TSMC ha decidido acelerar de forma significativa su hoja de ruta industrial fuera de Taiwán. La compañía iniciará la producción de chips de 2 nm en su tercera fábrica de Arizona durante la segunda mitad de 2027, adelantando casi un año el calendario previsto inicialmente, que situaba ese hito en 2028. La confirmación llegó directamente del presidente del grupo, C.C. Wei, en declaraciones a medios taiwaneses.
El movimiento refuerza la estrategia de diversificación geográfica del fabricante y responde tanto a la presión de clientes clave como al contexto geopolítico del sector de semiconductores, cada vez más condicionado por la localización de la capacidad productiva y la seguridad de suministro.
Arizona se consolida como eje clave para el nodo de 2 nm
La nueva fábrica de Arizona se sumará a las ya existentes dentro del complejo estadounidense, que TSMC está ampliando progresivamente. Además del inicio anticipado del nodo de 2 nm, la compañía planea levantar una cuarta fábrica en el mismo emplazamiento, junto con una planta avanzada de encapsulado y ensamblaje de chips, un elemento clave para tecnologías de empaquetado de nueva generación.

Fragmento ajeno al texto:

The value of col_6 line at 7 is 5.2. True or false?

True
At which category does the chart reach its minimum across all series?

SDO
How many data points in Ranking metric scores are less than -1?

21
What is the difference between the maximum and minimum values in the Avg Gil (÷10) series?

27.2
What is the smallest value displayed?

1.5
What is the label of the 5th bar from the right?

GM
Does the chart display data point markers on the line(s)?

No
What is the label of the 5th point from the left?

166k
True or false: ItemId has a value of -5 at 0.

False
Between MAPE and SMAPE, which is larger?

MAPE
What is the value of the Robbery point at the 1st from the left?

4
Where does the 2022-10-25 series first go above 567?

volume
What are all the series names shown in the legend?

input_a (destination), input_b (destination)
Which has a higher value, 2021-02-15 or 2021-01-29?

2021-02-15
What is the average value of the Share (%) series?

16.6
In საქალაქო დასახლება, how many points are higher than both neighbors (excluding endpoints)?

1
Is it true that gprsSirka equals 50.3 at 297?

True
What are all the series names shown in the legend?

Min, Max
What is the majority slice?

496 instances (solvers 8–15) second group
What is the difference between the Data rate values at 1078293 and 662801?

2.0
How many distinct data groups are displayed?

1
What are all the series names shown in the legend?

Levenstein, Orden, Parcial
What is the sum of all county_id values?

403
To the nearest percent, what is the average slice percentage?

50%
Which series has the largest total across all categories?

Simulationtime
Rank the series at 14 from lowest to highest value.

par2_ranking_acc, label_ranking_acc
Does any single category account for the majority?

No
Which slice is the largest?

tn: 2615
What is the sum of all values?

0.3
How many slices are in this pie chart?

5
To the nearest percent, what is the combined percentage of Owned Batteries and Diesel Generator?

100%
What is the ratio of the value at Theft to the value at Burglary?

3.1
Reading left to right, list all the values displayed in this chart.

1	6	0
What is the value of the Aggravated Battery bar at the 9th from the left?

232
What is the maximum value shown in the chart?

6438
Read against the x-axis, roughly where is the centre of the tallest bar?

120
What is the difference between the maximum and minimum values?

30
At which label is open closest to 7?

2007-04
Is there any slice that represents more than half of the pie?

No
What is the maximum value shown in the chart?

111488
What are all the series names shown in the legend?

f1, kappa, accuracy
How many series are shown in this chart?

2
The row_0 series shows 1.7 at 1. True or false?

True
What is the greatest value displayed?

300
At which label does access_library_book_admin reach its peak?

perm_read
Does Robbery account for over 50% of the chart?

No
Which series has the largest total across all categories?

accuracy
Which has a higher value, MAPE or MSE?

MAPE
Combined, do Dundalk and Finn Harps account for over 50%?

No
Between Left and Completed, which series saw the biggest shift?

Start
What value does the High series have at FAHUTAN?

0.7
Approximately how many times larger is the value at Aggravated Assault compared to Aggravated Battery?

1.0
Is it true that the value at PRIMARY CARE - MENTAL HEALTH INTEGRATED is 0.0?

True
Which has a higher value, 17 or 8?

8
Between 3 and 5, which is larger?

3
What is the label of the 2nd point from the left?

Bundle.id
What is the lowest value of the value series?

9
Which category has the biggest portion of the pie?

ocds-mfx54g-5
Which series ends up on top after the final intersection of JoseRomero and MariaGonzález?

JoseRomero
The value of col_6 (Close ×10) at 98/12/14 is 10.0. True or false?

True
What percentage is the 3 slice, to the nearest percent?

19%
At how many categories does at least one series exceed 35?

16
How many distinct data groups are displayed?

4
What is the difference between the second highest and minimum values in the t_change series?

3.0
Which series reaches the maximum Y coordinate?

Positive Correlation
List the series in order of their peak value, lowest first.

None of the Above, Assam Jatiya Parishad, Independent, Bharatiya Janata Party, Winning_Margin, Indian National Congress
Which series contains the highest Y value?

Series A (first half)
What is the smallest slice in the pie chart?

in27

Wei describió el conjunto como un futuro “megaclúster fabril”, concebido para dar respuesta a la demanda de clientes estadounidenses y globales que requieren producción avanzada fuera de Asia. Este enfoque va más allá de la fabricación de obleas, integrando también ensamblado avanzado, un área crítica para chips de alto rendimiento y silicio de IA.
Inversión récord y dudas sobre la mano de obra
Para sostener esta expansión, TSMC ha reafirmado su compromiso de invertir 100.000 millones de dólares adicionales en Estados Unidos. El plan incluye tres nuevas fábricas, dos plantas de ensamblaje de circuitos integrados y un centro de I+D, reforzando el peso estratégico de Arizona dentro del ecosistema del grupo.
Sin embargo, el propio Wei reconoció uno de los principales desafíos del proyecto: la disponibilidad de personal cualificado. La firma ya ha experimentado dificultades para cubrir puestos técnicos en EE. UU., un problema que podría intensificarse a medida que el complejo crezca y entre en fases de producción más avanzadas.
Japón, Alemania y Taiwán siguen en la hoja de ruta
La expansión de TSMC no se limita a Estados Unidos. El presidente de la compañía confirmó que la segunda fábrica de Kumamoto (Japón) ya ha iniciado su construcción, mientras que el proyecto de Dresde (Alemania) avanza conforme al calendario previsto. Ambas instalaciones forman parte del esfuerzo por acercar la producción a mercados clave y diversificar riesgos.
En paralelo, TSMC seguirá reforzando su capacidad en Hsinchu y Kaohsiung, donde se concentrará parte de la producción en 2 nm y nodos aún más avanzados, manteniendo a Taiwán como núcleo tecnológico del grupo pese a la creciente internacionalización.
Un movimiento estratégico en plena carrera por los nodos avanzados
El adelanto del 2 nm en Arizona subraya hasta qué punto la competencia por los nodos más avanzados se ha convertido en un factor estratégico global. Con clientes de alto nivel presionando por capacidad localizada y gobiernos incentivando la fabricación nacional, TSMC acelera su despliegue sin perder de vista su liderazgo técnico.
La gran incógnita, más allá de los plazos industriales, será si la compañía logra equilibrar capacidad, costes y talento en mercados donde la experiencia fabril a gran escala no está tan consolidada como en Taiwán.